Task item ::
Swap each "Click" for "Press" in the material from the line with "### YouTube Data API v3" through the end, leaving everything else unchanged. Return only those lines.

*** Provided information Section Begins ***

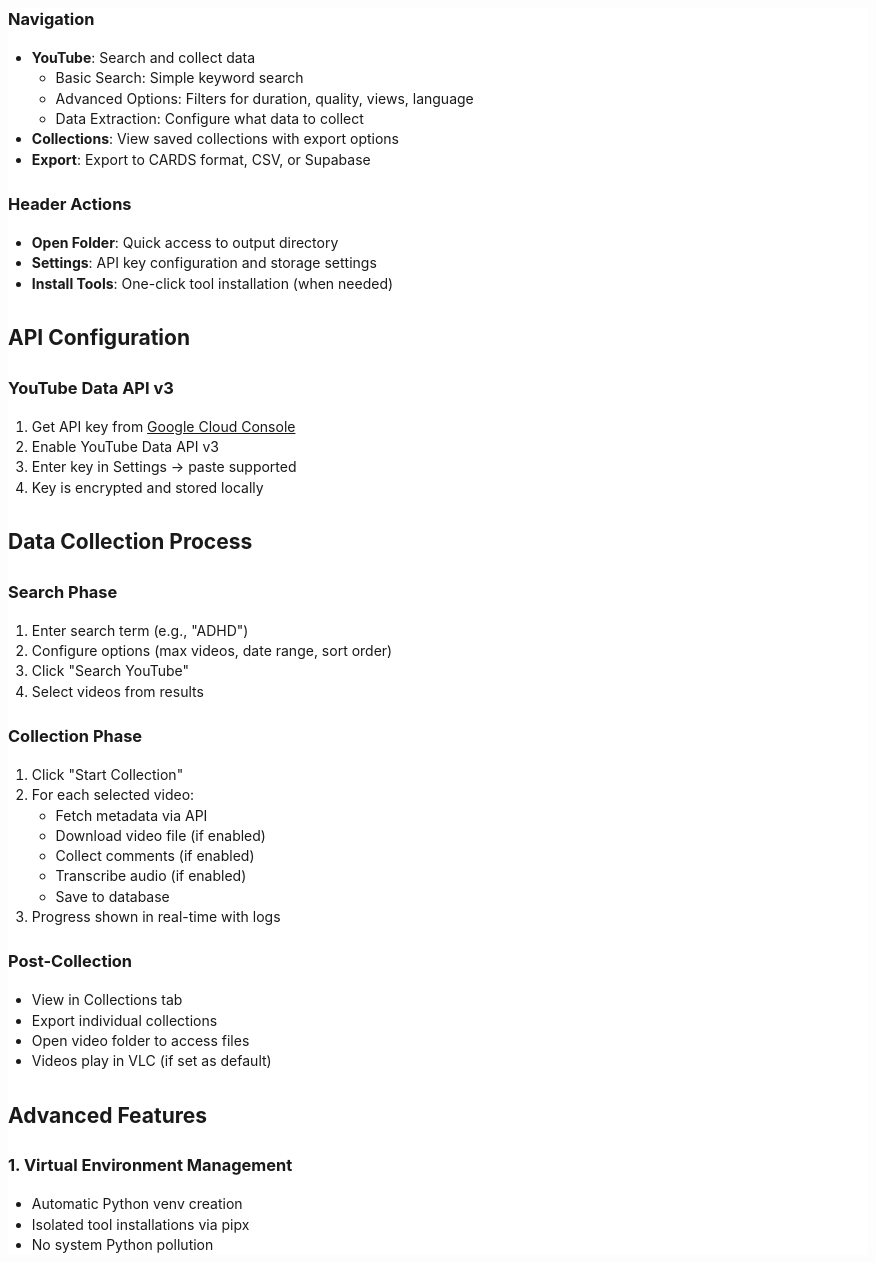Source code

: ### Navigation
- **YouTube**: Search and collect data
  - Basic Search: Simple keyword search
  - Advanced Options: Filters for duration, quality, views, language
  - Data Extraction: Configure what data to collect
- **Collections**: View saved collections with export options
- **Export**: Export to CARDS format, CSV, or Supabase

### Header Actions
- **Open Folder**: Quick access to output directory
- **Settings**: API key configuration and storage settings
- **Install Tools**: One-click tool installation (when needed)

## API Configuration

### YouTube Data API v3
1. Get API key from [Google Cloud Console](https://console.cloud.google.com)
2. Enable YouTube Data API v3
3. Enter key in Settings → paste supported
4. Key is encrypted and stored locally

## Data Collection Process

### Search Phase
1. Enter search term (e.g., "ADHD")
2. Configure options (max videos, date range, sort order)
3. Click "Search YouTube"
4. Select videos from results

### Collection Phase
1. Click "Start Collection"
2. For each selected video:
   - Fetch metadata via API
   - Download video file (if enabled)
   - Collect comments (if enabled)
   - Transcribe audio (if enabled)
   - Save to database
3. Progress shown in real-time with logs

### Post-Collection
- View in Collections tab
- Export individual collections
- Open video folder to access files
- Videos play in VLC (if set as default)

## Advanced Features

### 1. Virtual Environment Management
- Automatic Python venv creation
- Isolated tool installations via pipx
- No system Python pollution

*** Provided information Section Ends ***

Solution ::
### YouTube Data API v3
1. Get API key from [Google Cloud Console](https://console.cloud.google.com)
2. Enable YouTube Data API v3
3. Enter key in Settings → paste supported
4. Key is encrypted and stored locally

## Data Collection Process

### Search Phase
1. Enter search term (e.g., "ADHD")
2. Configure options (max videos, date range, sort order)
3. Press "Search YouTube"
4. Select videos from results

### Collection Phase
1. Press "Start Collection"
2. For each selected video:
   - Fetch metadata via API
   - Download video file (if enabled)
   - Collect comments (if enabled)
   - Transcribe audio (if enabled)
   - Save to database
3. Progress shown in real-time with logs

### Post-Collection
- View in Collections tab
- Export individual collections
- Open video folder to access files
- Videos play in VLC (if set as default)

## Advanced Features

### 1. Virtual Environment Management
- Automatic Python venv creation
- Isolated tool installations via pipx
- No system Python pollution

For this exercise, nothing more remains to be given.